● Your instructions
List all lines of the data that include the string "corners".

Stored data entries
┄┄┄┄┄┄┄┄┄┄┄┄┄┄┄┄┄┄┄┄

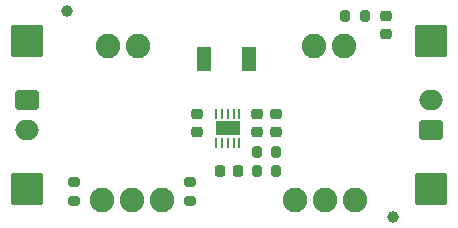
<source format=gts>
G04 #@! TF.GenerationSoftware,KiCad,Pcbnew,8.0.3*
G04 #@! TF.CreationDate,2024-07-19T18:12:48+03:00*
G04 #@! TF.ProjectId,B-TPS63030-Brk-01Mbr-R01,422d5450-5336-4333-9033-302d42726b2d,rev?*
G04 #@! TF.SameCoordinates,Original*
G04 #@! TF.FileFunction,Soldermask,Top*
G04 #@! TF.FilePolarity,Negative*
%FSLAX46Y46*%
G04 Gerber Fmt 4.6, Leading zero omitted, Abs format (unit mm)*
G04 Created by KiCad (PCBNEW 8.0.3) date 2024-07-19 18:12:48*
%MOMM*%
%LPD*%
G01*
G04 APERTURE LIST*
G04 Aperture macros list*
%AMRoundRect*
0 Rectangle with rounded corners*
0 $1 Rounding radius*
0 $2 $3 $4 $5 $6 $7 $8 $9 X,Y pos of 4 corners*
0 Add a 4 corners polygon primitive as box body*
4,1,4,$2,$3,$4,$5,$6,$7,$8,$9,$2,$3,0*
0 Add four circle primitives for the rounded corners*
1,1,$1+$1,$2,$3*
1,1,$1+$1,$4,$5*
1,1,$1+$1,$6,$7*
1,1,$1+$1,$8,$9*
0 Add four rect primitives between the rounded corners*
20,1,$1+$1,$2,$3,$4,$5,0*
20,1,$1+$1,$4,$5,$6,$7,0*
20,1,$1+$1,$6,$7,$8,$9,0*
20,1,$1+$1,$8,$9,$2,$3,0*%
G04 Aperture macros list end*
%ADD10C,2.082800*%
%ADD11RoundRect,0.218750X-0.256250X0.218750X-0.256250X-0.218750X0.256250X-0.218750X0.256250X0.218750X0*%
%ADD12O,2.000000X1.700000*%
%ADD13RoundRect,0.250000X-0.750000X0.600000X-0.750000X-0.600000X0.750000X-0.600000X0.750000X0.600000X0*%
%ADD14RoundRect,0.250000X-1.125000X-1.125000X1.125000X-1.125000X1.125000X1.125000X-1.125000X1.125000X0*%
%ADD15RoundRect,0.200000X-0.200000X-0.275000X0.200000X-0.275000X0.200000X0.275000X-0.200000X0.275000X0*%
%ADD16C,1.000000*%
%ADD17RoundRect,0.200000X0.200000X0.275000X-0.200000X0.275000X-0.200000X-0.275000X0.200000X-0.275000X0*%
%ADD18RoundRect,0.200000X-0.275000X0.200000X-0.275000X-0.200000X0.275000X-0.200000X0.275000X0.200000X0*%
%ADD19RoundRect,0.225000X-0.250000X0.225000X-0.250000X-0.225000X0.250000X-0.225000X0.250000X0.225000X0*%
%ADD20R,1.200000X2.000000*%
%ADD21RoundRect,0.250000X0.750000X-0.600000X0.750000X0.600000X-0.750000X0.600000X-0.750000X-0.600000X0*%
%ADD22RoundRect,0.225000X-0.225000X-0.250000X0.225000X-0.250000X0.225000X0.250000X-0.225000X0.250000X0*%
%ADD23RoundRect,0.062500X-0.062500X0.350000X-0.062500X-0.350000X0.062500X-0.350000X0.062500X0.350000X0*%
%ADD24R,2.000000X1.200000*%
G04 APERTURE END LIST*
D10*
X171215000Y-95925000D03*
X168675000Y-95925000D03*
X166135000Y-95925000D03*
D11*
X190210000Y-80312500D03*
X190210000Y-81887500D03*
D12*
X194000000Y-87450000D03*
D13*
X194000000Y-89950000D03*
D14*
X194025000Y-82450000D03*
X159825000Y-82450000D03*
D15*
X179250000Y-91875000D03*
X180900000Y-91875000D03*
D16*
X190770000Y-97310000D03*
D10*
X169170000Y-82850000D03*
X166630000Y-82850000D03*
D16*
X163180000Y-79880000D03*
D10*
X184130000Y-82850000D03*
X186670000Y-82850000D03*
D17*
X180900000Y-93425000D03*
X179250000Y-93425000D03*
D18*
X173575000Y-94375000D03*
X173575000Y-96025000D03*
D19*
X174225000Y-88625000D03*
X174225000Y-90175000D03*
D20*
X178600000Y-83975000D03*
X174800000Y-83975000D03*
D12*
X159825000Y-89950000D03*
D21*
X159825000Y-87450000D03*
D14*
X159825000Y-94950000D03*
D10*
X187605000Y-95900000D03*
X185065000Y-95900000D03*
X182525000Y-95900000D03*
D22*
X176150000Y-93425000D03*
X177700000Y-93425000D03*
D19*
X180925000Y-88625000D03*
X180925000Y-90175000D03*
D23*
X177800000Y-88625000D03*
X177300000Y-88625000D03*
X176800000Y-88625000D03*
X176300000Y-88625000D03*
X175800000Y-88625000D03*
X175800000Y-91050000D03*
X176300000Y-91050000D03*
X176800000Y-91050000D03*
X177300000Y-91050000D03*
X177800000Y-91050000D03*
D24*
X176800000Y-89837500D03*
D18*
X163800000Y-94350000D03*
X163800000Y-96000000D03*
D15*
X186755000Y-80320000D03*
X188405000Y-80320000D03*
D14*
X194000000Y-94950000D03*
D19*
X179325000Y-88625000D03*
X179325000Y-90175000D03*
M02*

</source>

┄┄┄┄┄┄┄┄┄┄┄┄┄┄┄┄┄┄┄┄

● Response to the exercise
0 Rectangle with rounded corners*
0 $2 $3 $4 $5 $6 $7 $8 $9 X,Y pos of 4 corners*
0 Add a 4 corners polygon primitive as box body*
0 Add four circle primitives for the rounded corners*
0 Add four rect primitives between the rounded corners*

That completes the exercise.